*** Begin section ***

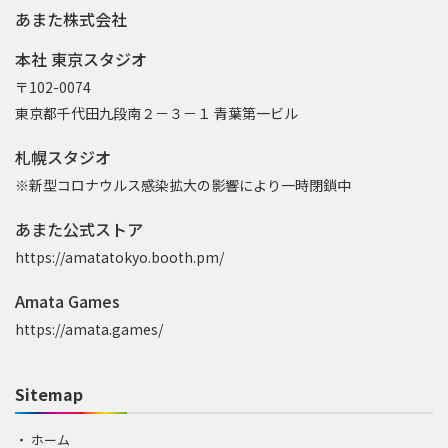
あまた株式会社
本社 東京スタジオ
〒102-0074
東京都千代田九段南２－３－１ 青葉第一ビル
札幌スタジオ
※新型コロナウルス感染拡大の影響により一時閉鎖中
あまた公式ストア
https://amatatokyo.booth.pm/
Amata Games
https://amata.games/
Sitemap
ホーム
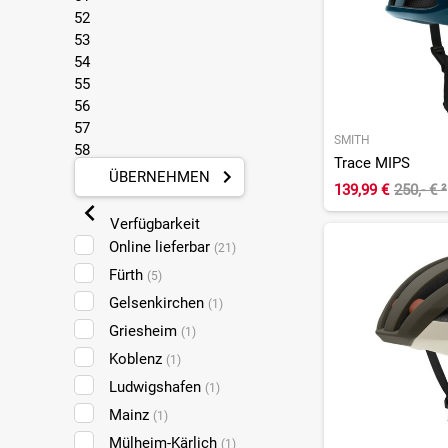
52
Stromer
(1)
53
Sweet Protection
(20)
54
TATONKA
55
(1)
56
Thousand
(1)
57
Trek
(5)
SMITH
58
Trace MIPS
TSG
(4)
59
ÜBERNEHMEN
139,99 €
250,- €
²
Unit1
60
(9)
61
Uvex
Verfügbarkeit
(68)
62
Online lieferbar
Vaude
(21)
(3)
63
Fürth
Woom
(5)
(2)
64
Gelsenkirchen
65
Wowow
(1)
(2)
Griesheim
(1)
Koblenz
(1)
Ludwigshafen
(1)
Mainz
(1)
Mülheim-Kärlich
(1)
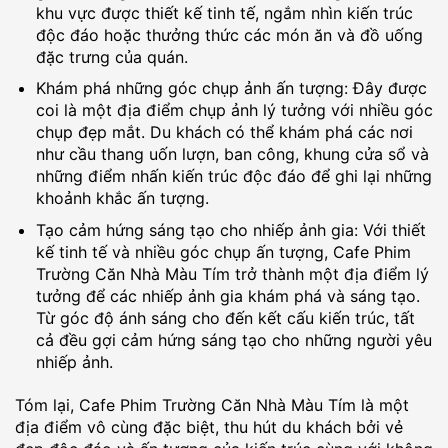
khu vực được thiết kế tinh tế, ngắm nhìn kiến trúc
độc đáo hoặc thưởng thức các món ăn và đồ uống
đặc trưng của quán.
Khám phá những góc chụp ảnh ấn tượng: Đây được
coi là một địa điểm chụp ảnh lý tưởng với nhiều góc
chụp đẹp mắt. Du khách có thể khám phá các nơi
như cầu thang uốn lượn, ban công, khung cửa sổ và
những điểm nhấn kiến trúc độc đáo để ghi lại những
khoảnh khắc ấn tượng.
Tạo cảm hứng sáng tạo cho nhiếp ảnh gia: Với thiết
kế tinh tế và nhiều góc chụp ấn tượng, Cafe Phim
Trường Căn Nhà Màu Tím trở thành một địa điểm lý
tưởng để các nhiếp ảnh gia khám phá và sáng tạo.
Từ góc độ ánh sáng cho đến kết cấu kiến trúc, tất
cả đều gợi cảm hứng sáng tạo cho những người yêu
nhiếp ảnh.
Tóm lại, Cafe Phim Trường Căn Nhà Màu Tím là một
địa điểm vô cùng đặc biệt, thu hút du khách bởi vẻ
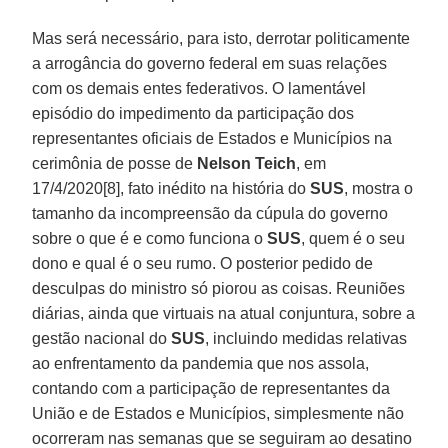
Mas será necessário, para isto, derrotar politicamente
a arrogância do governo federal em suas relações
com os demais entes federativos. O lamentável
episódio do impedimento da participação dos
representantes oficiais de Estados e Municípios na
cerimônia de posse de
Nelson
Teich
, em
17/4/2020[8], fato inédito na história do
SUS
, mostra o
tamanho da incompreensão da cúpula do governo
sobre o que é e como funciona o
SUS
, quem é o seu
dono e qual é o seu rumo. O posterior pedido de
desculpas do ministro só piorou as coisas. Reuniões
diárias, ainda que virtuais na atual conjuntura, sobre a
gestão nacional do
SUS
, incluindo medidas relativas
ao enfrentamento da pandemia que nos assola,
contando com a participação de representantes da
União e de Estados e Municípios, simplesmente não
ocorreram nas semanas que se seguiram ao desatino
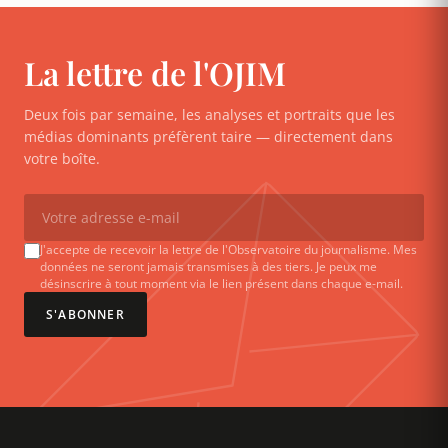
La lettre de l'OJIM
Deux fois par semaine, les analyses et portraits que les
médias dominants préfèrent taire — directement dans
votre boîte.
J'accepte de recevoir la lettre de l'Observatoire du journalisme. Mes
données ne seront jamais transmises à des tiers. Je peux me
désinscrire à tout moment via le lien présent dans chaque e-mail.
S'ABONNER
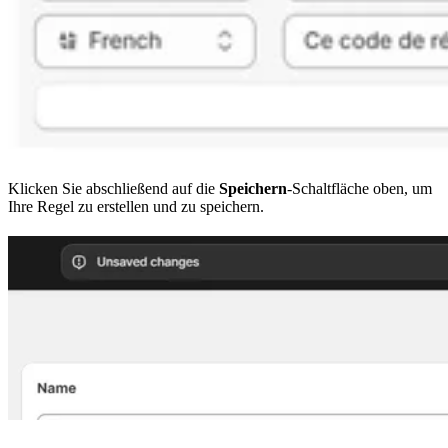
Klicken Sie abschließend auf die
Speichern
-Schaltfläche oben, um
Ihre Regel zu erstellen und zu speichern.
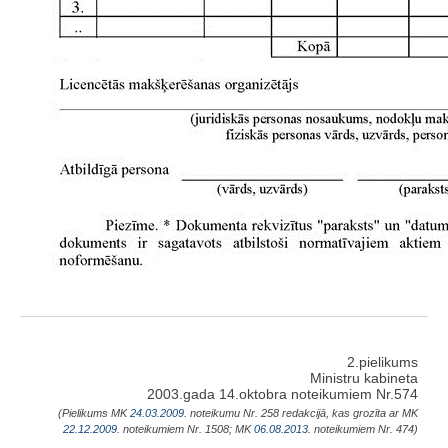
2.pielikums
Ministru kabineta
2003.gada 14.oktobra noteikumiem Nr.574
(Pielikums MK
24.03.2009.
noteikumu Nr. 258 redakcijā, kas grozīta ar MK
22.12.2009.
noteikumiem Nr. 1508; MK
06.08.2013.
noteikumiem Nr. 474)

*** End section ***

Transcribe the text of all the material above line for line, leaving the pictures out of your answer.

__Solved problem__.
あまた株式会社
本社 東京スタジオ
〒102-0074
東京都千代田九段南２－３－１ 青葉第一ビル
札幌スタジオ
※新型コロナウルス感染拡大の影響により一時閉鎖中
あまた公式ストア
https://amatatokyo.booth.pm/
Amata Games
https://amata.games/
Sitemap
ホーム
52
Stromer
(1)
53
Sweet Protection
(20)
54
TATONKA
55
(1)
56
Thousand
(1)
57
Trek
(5)
SMITH
58
Trace MIPS
TSG
(4)
59
ÜBERNEHMEN
139,99 €
250,- €
²
Unit1
60
(9)
61
Uvex
Verfügbarkeit
(68)
62
Online lieferbar
Vaude
(21)
(3)
63
Fürth
Woom
(5)
(2)
64
Gelsenkirchen
65
Wowow
(1)
(2)
Griesheim
(1)
Koblenz
(1)
Ludwigshafen
(1)
Mainz
(1)
Mülheim-Kärlich
(1)
khu vực được thiết kế tinh tế, ngắm nhìn kiến trúc
độc đáo hoặc thưởng thức các món ăn và đồ uống
đặc trưng của quán.
Khám phá những góc chụp ảnh ấn tượng: Đây được
coi là một địa điểm chụp ảnh lý tưởng với nhiều góc
chụp đẹp mắt. Du khách có thể khám phá các nơi
như cầu thang uốn lượn, ban công, khung cửa sổ và
những điểm nhấn kiến trúc độc đáo để ghi lại những
khoảnh khắc ấn tượng.
Tạo cảm hứng sáng tạo cho nhiếp ảnh gia: Với thiết
kế tinh tế và nhiều góc chụp ấn tượng, Cafe Phim
Trường Căn Nhà Màu Tím trở thành một địa điểm lý
tưởng để các nhiếp ảnh gia khám phá và sáng tạo.
Từ góc độ ánh sáng cho đến kết cấu kiến trúc, tất
cả đều gợi cảm hứng sáng tạo cho những người yêu
nhiếp ảnh.
Tóm lại, Cafe Phim Trường Căn Nhà Màu Tím là một
địa điểm vô cùng đặc biệt, thu hút du khách bởi vẻ
Mas será necessário, para isto, derrotar politicamente
a arrogância do governo federal em suas relações
com os demais entes federativos. O lamentável
episódio do impedimento da participação dos
representantes oficiais de Estados e Municípios na
cerimônia de posse de
Nelson
Teich
, em
17/4/2020[8], fato inédito na história do
SUS
, mostra o
tamanho da incompreensão da cúpula do governo
sobre o que é e como funciona o
SUS
, quem é o seu
dono e qual é o seu rumo. O posterior pedido de
desculpas do ministro só piorou as coisas. Reuniões
diárias, ainda que virtuais na atual conjuntura, sobre a
gestão nacional do
SUS
, incluindo medidas relativas
ao enfrentamento da pandemia que nos assola,
contando com a participação de representantes da
União e de Estados e Municípios, simplesmente não
ocorreram nas semanas que se seguiram ao desatino
La lettre de l'OJIM
Deux fois par semaine, les analyses et portraits que les
médias dominants préfèrent taire — directement dans
votre boîte.
J'accepte de recevoir la lettre de l'Observatoire du journalisme. Mes
données ne seront jamais transmises à des tiers. Je peux me
désinscrire à tout moment via le lien présent dans chaque e-mail.
S'ABONNER
Klicken Sie abschließend auf die
Speichern
-Schaltfläche oben, um
Ihre Regel zu erstellen und zu speichern.
2.pielikums
Ministru kabineta
2003.gada 14.oktobra noteikumiem Nr.574
(Pielikums MK
24.03.2009.
noteikumu Nr. 258 redakcijā, kas grozīta ar MK
22.12.2009.
noteikumiem Nr. 1508; MK
06.08.2013.
noteikumiem Nr. 474)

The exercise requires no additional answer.